Debugging adapter disappearing/malfunction

Hi!

I have a fresh install of Ubuntu 13.04 with the driver and the CUDA toolkit that are in the Ubuntu repo. nvidia-smi returned info from all available adapters, two Tesla C2050 cards. I thought everything was nice and working.

Users coming to test the cluster said that they get weird error messages, and indeed, even nvidia-smi says:

NVIDIA: could not open the device file /dev/nvidia0 (No such file or directory).
NVIDIA-SMI has failed because it couldn't communicate with NVIDIA driver. Make s                                                                                                                                                                                      ure that latest NVIDIA driver is installed and running.

There is indeed no /dev/nvidia0, but there is /dev/nvidia1. Practically nothing serious happened since I last saw nvidia-smi work. The machine is in a well cooled server room, so it’s definately not due to overheating. (Not to mention it was pretty much just rendering lightdm log-in screen at best)

The driver is up and running (lsmod | grep nvidia) as well as lspci show both cards. What is the standard procdeure of debugging such situations? I’d like to know the order of things to check such as: lspci, driver, driver queries, xserver config, and the likes…

Thank you for the help.

I have found an interesting phenomenon…

Ubuntu 13.04 (desktop version), driver version 130.44, two Tesla C2050 cards. System install and configuration, all is fine. The machine is in a server room inside a rack, so once installation is finished, I unplug the monitor-keyboard-mouse and leave.

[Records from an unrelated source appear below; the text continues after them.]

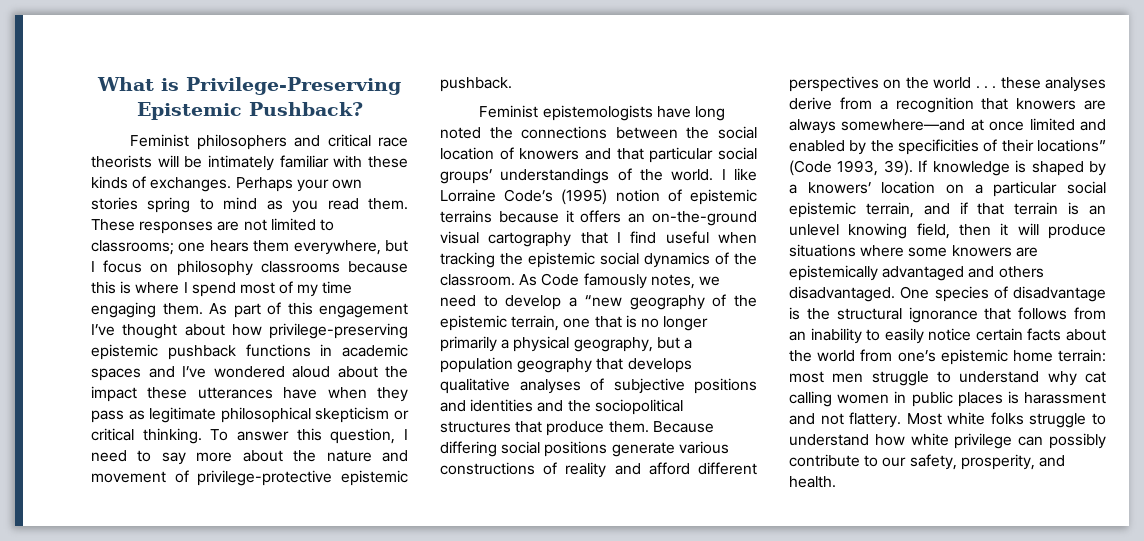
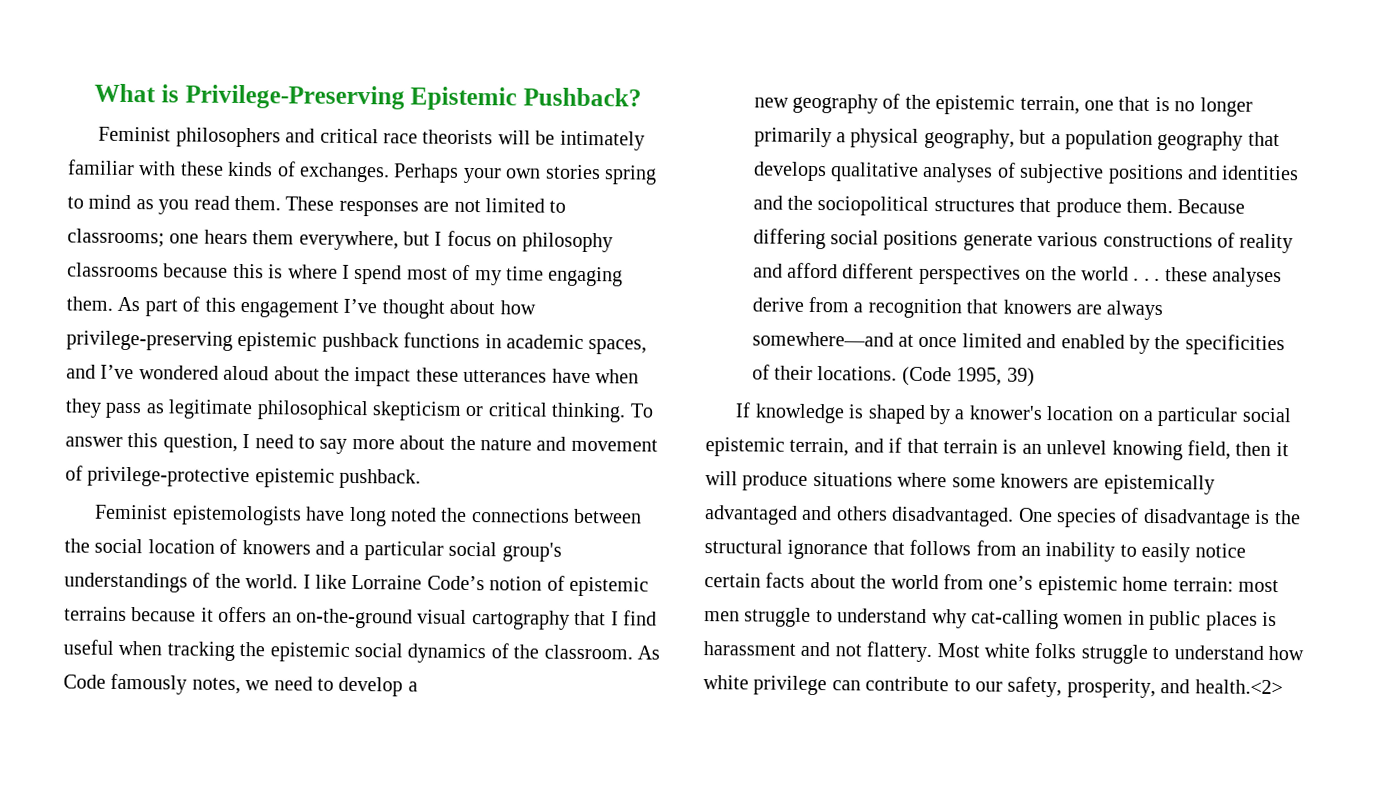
[91,368,141,381] spaces -> [588,339,648,355] spaces,
[616,147,757,163] [440,169,492,184] that particular social groups’ -> [349,541,562,562] a particular social group's
[561,189,608,205] (1995) -> (485, 583) none
[584,295,622,307] “new -> [753,97,789,108] // new
[1037,139,1106,152] [789,160,913,176] locations” (Code 1993, 39). -> [817,366,1035,387] locations. (Code 1995, 39) //
[807,182,871,194] knowers’ -> [968,405,1043,420] knower's
[1085,371,1106,383] [789,391,832,407] cat calling -> [971,609,1059,630] cat-calling
[1049,433,1106,449] possibly -> (861, 685) none
[789,476,836,488] health. -> [1194,679,1283,695] health.<2>

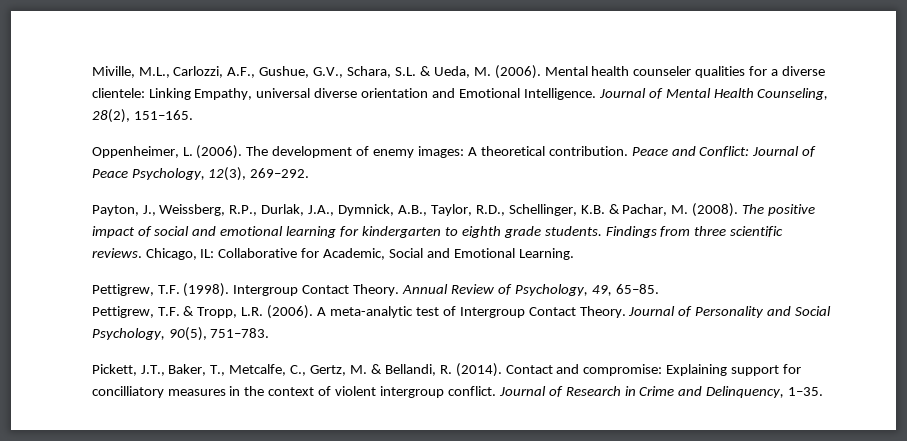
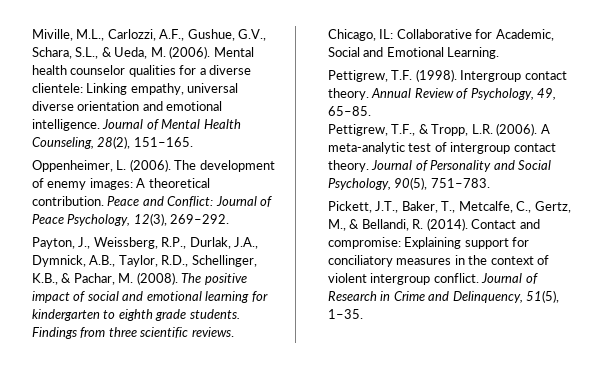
[395,67,417,76] S.L. -> [75,47,99,59] S.L.,
[633,66,692,76] counseler -> [70,65,126,75] counselor
[194,88,253,100] Empathy, -> [130,83,184,95] empathy,
[459,88,596,100] Emotional Intelligence. -> [166,101,223,111] [31,119,100,131] emotional intelligence.
[580,205,605,214] K.B. -> [31,273,58,285] K.B.,
[302,284,400,296] Contact Theory. -> [524,71,567,80] [327,88,369,100] contact theory.
[157,307,180,316] T.F. -> [391,124,416,136] T.F.,
[459,306,626,318] Intergroup Contact Theory. -> [450,142,556,154] [327,160,369,172] intergroup contact theory.
[350,365,368,374] M. -> [327,219,346,231] M.,
[91,386,164,398] concilliatory -> [327,255,393,267] conciliatory
(785, 392) none -> [526,290,560,303] 51(5),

After that, if I restart the machine, and the monitor is not hooked up, /dev/nvidia0 is not present. If at boot time the monitor is hooked up, everything is fine, even after if I check via ssh, nvidia-smi still shows both adapters.

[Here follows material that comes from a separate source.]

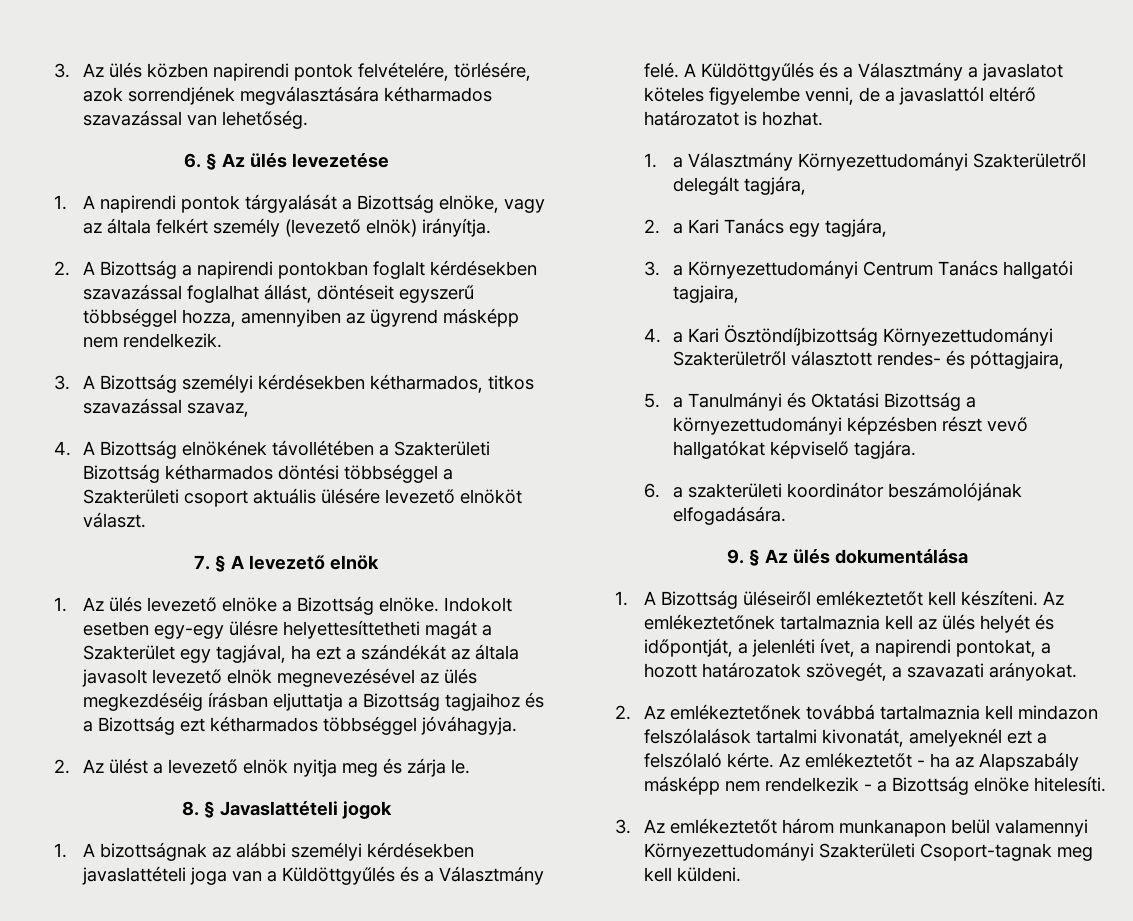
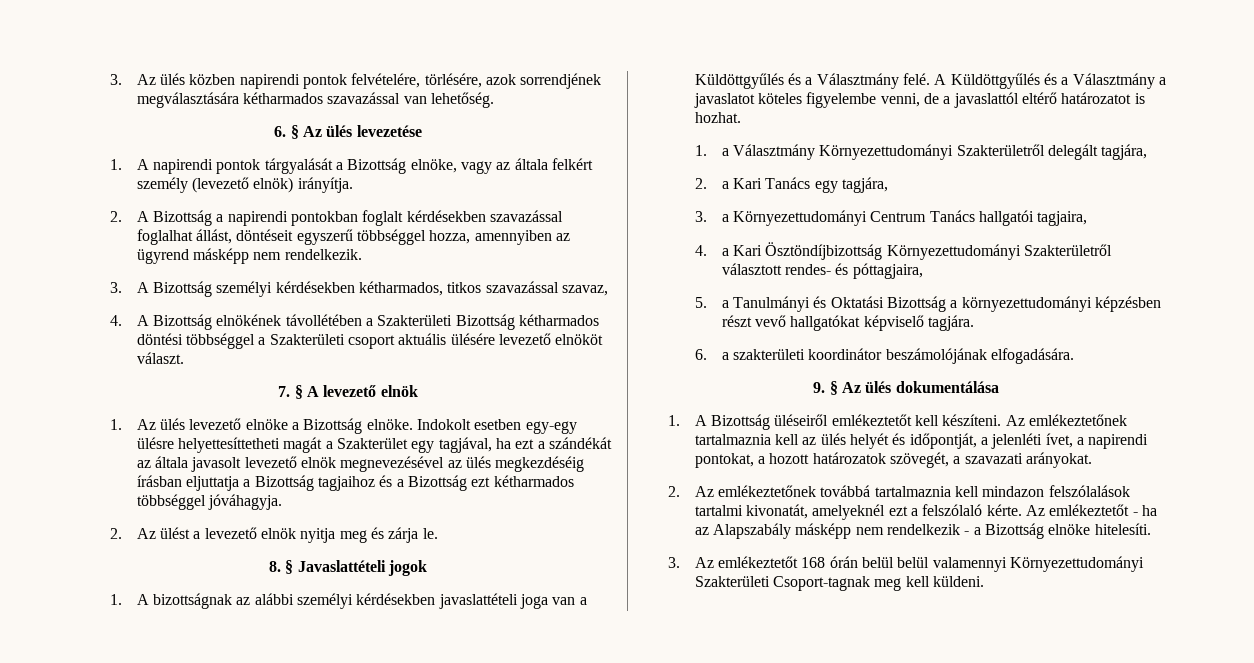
[781,818,946,837] három munkanapon -> [801,556,895,568] 168 órán belül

Am I doing something wrong? There was no such issue with the GUI-less Scientific Linux system.

look at step 6 here:

[url]CUDA Toolkit Documentation

alternatively, you could just put a dummy monitor load on your video output:

[url]DVI to VGA Dummy.....56K!
[url]http://www.bononia.it/~renzo/keap/VirXGA.pdf[/url]

or

[url]mrb's blog

Next time you find the NVIDIA /dev files missing, try running the script from the CUDA Linux release notes, and see if that fixes it:

[url]Release Notes :: CUDA Toolkit Documentation

These /dev files are also automatically made by X when it starts, which is why you often don’t need to run a separate script to make them. It is possible that the version of X in Ubuntu 13.04 is failing to do that when a monitor is not plugged into the card. (No idea why, but worth a shot.)